Valve’s Chet Faliszek says that any motion sickness caused from VR is always an issue with the software, as the hardware is flawless.
Ever since VR started making waves with the Oculus Rift, the weak-stomached among us only had one question: “How sick is this thing gonna make me?” Indeed, my own expereince with the PlayStation VR back at Tokyo Game Show just about made me throw up, and I’m certainly not alone. However, Valve’s Chet Faliszek, who is hard at work on Valve’s own VR headset: the Vive, has come out and said that the idea that VR must cause motion sickness is bullshit, placing the blame squarely on the software, rather than hardware.
“The idea that VR must get you sick is [bullshit],” Faliszek said at EGX last week. “We have people come in who don’t want to do demos. In a party of ten people there will be someone who says, ‘I’m gonna be sick, I’m gonna be sick, I can’t do this.’ That expectation is based on either what they’ve seen before or what they’ve heard.”
But my, and countless others, experiences with VR have proven that it most certainly can cause motion sickness, to which Falisek explains: “It’s no longer the hardware’s fault any more.

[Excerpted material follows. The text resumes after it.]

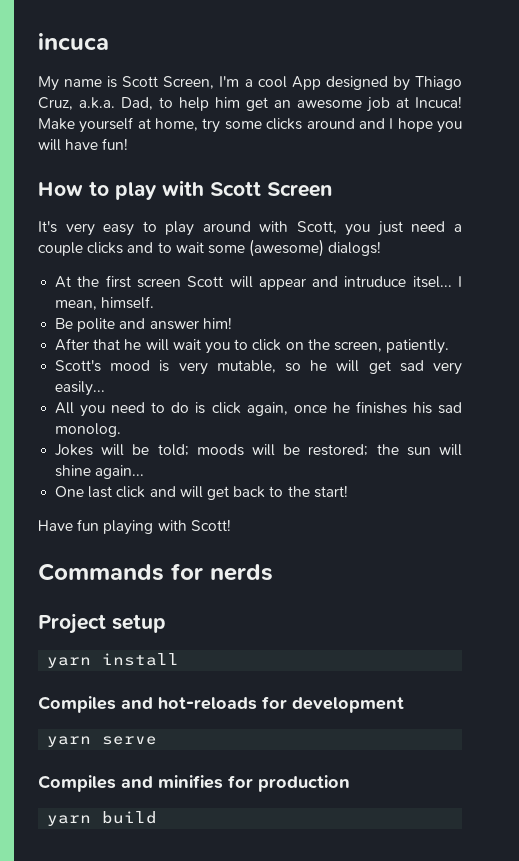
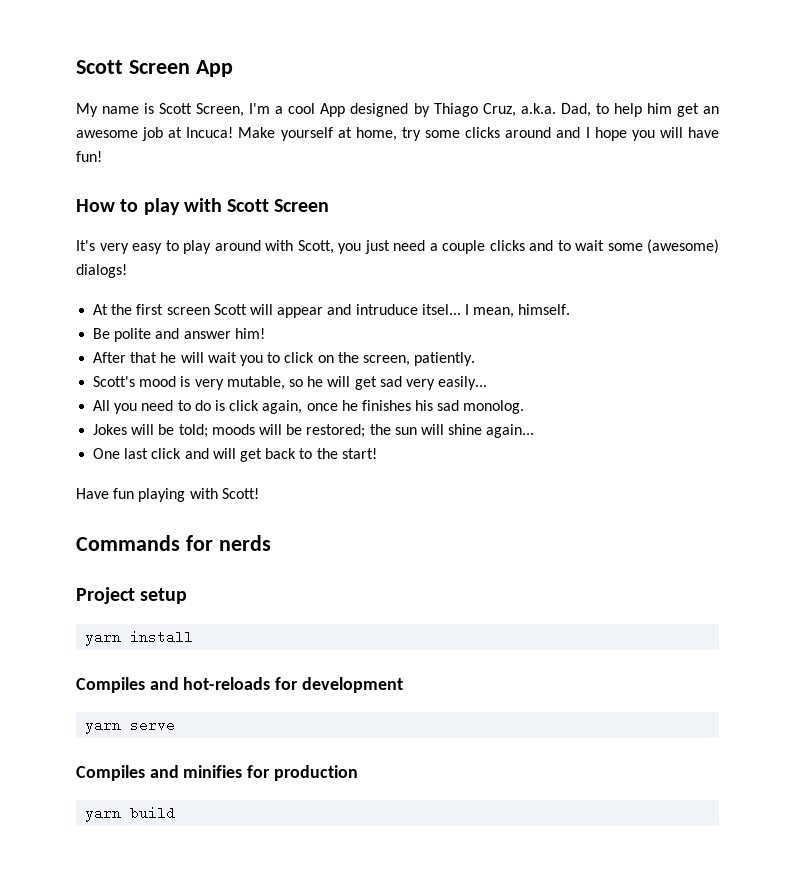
[38,33,109,50] incuca -> [76,60,233,77] Scott Screen App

It’s the developers making choices that are making you sick,” urging us to “Tell them that you don’t want that.”
He especially points out that tying movement in a VR game to traditional gaming movement – the WASD keys or a thumbstick – is the biggest culprit of motion sickness, explaining that Valve’s “lighthouse” system – which allows the user to move within a 5 metre by 5 metre space – is exponentially better.
This philosophy is part of the reason the Vive will ship bundled with it’s own special trackable controllers, compared to the Rift and the PlayStation VR which will rely on customers to purchase special controllers themselves.